The report said low-interest rates in Sweden and elsewhere had contributed to “overheating of markets for urban residential properties in recent years. As a result, prices in London, Stockholm, Munich and Zurich have reached new record levels after adjustment for inflation”.

Earlier this year, the Swedish founders of Spotify sparked debate after they suggested that a lack of available housing is making it difficult for them to attract the best talent, to the degree that they could be forced to grow in other countries rather than Sweden unless the situation improves.

While properties in many parts of Sweden are generally inexpensive compared to the rest of the world, The Local has previously reported on Stockholm's price boom, including the capital's acute housing shortage on the rental market, which is believed to be driving property prices upwards for buyers as well.

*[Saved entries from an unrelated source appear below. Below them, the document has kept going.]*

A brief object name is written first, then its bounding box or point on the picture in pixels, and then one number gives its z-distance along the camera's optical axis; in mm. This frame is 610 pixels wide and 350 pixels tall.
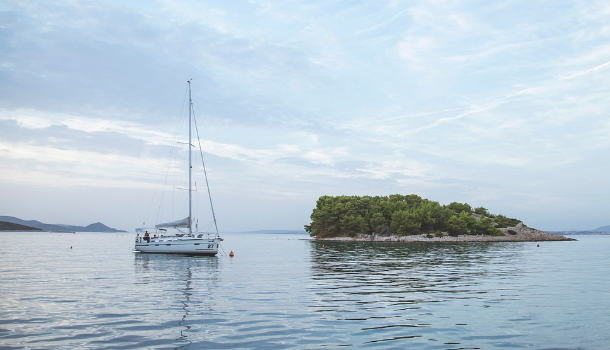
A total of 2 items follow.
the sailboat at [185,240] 64938
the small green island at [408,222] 153500
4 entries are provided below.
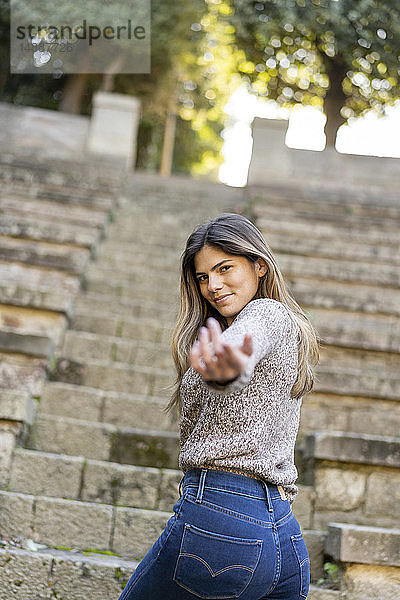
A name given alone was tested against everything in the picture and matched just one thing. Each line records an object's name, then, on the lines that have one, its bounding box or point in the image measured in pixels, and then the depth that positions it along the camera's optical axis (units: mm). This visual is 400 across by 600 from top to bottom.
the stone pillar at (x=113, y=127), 9914
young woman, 1544
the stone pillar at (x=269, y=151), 9539
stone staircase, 2748
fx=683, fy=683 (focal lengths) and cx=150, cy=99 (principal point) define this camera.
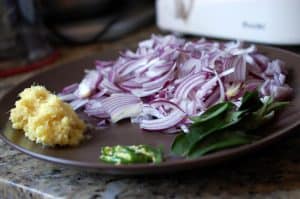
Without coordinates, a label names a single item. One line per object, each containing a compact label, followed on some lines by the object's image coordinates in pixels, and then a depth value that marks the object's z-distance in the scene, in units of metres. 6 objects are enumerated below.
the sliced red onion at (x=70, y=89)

UBS criticized the city's divided rental market, which means that those without points in the local authority's queue for price-controlled apartments have to resort to the often vastly overpriced sub-letting market.

As for the buyers' market, the government has taken steps to bring prices down, including making it mandatory for home owners to pay off their mortgage, but the measures have so far had little effect.

“A dysfunctional rental market provides no incentives to counteract the long-lasting supply shortage. And recently enacted regulations to cool down the housing market have not shown any significant results yet,” concluded the report.

A bostadsrätt apartment (a type of housing ownership common in Sweden) in Stockholm currently costs 55,374 kronor ($6440) per square metre, compared to a national average of 37,118 kronor, according to real estate statistics agency Mäklarstatistik. A detached house in the capital area costs 42,199 per square metre, compared to a national average of 22,464 kronor.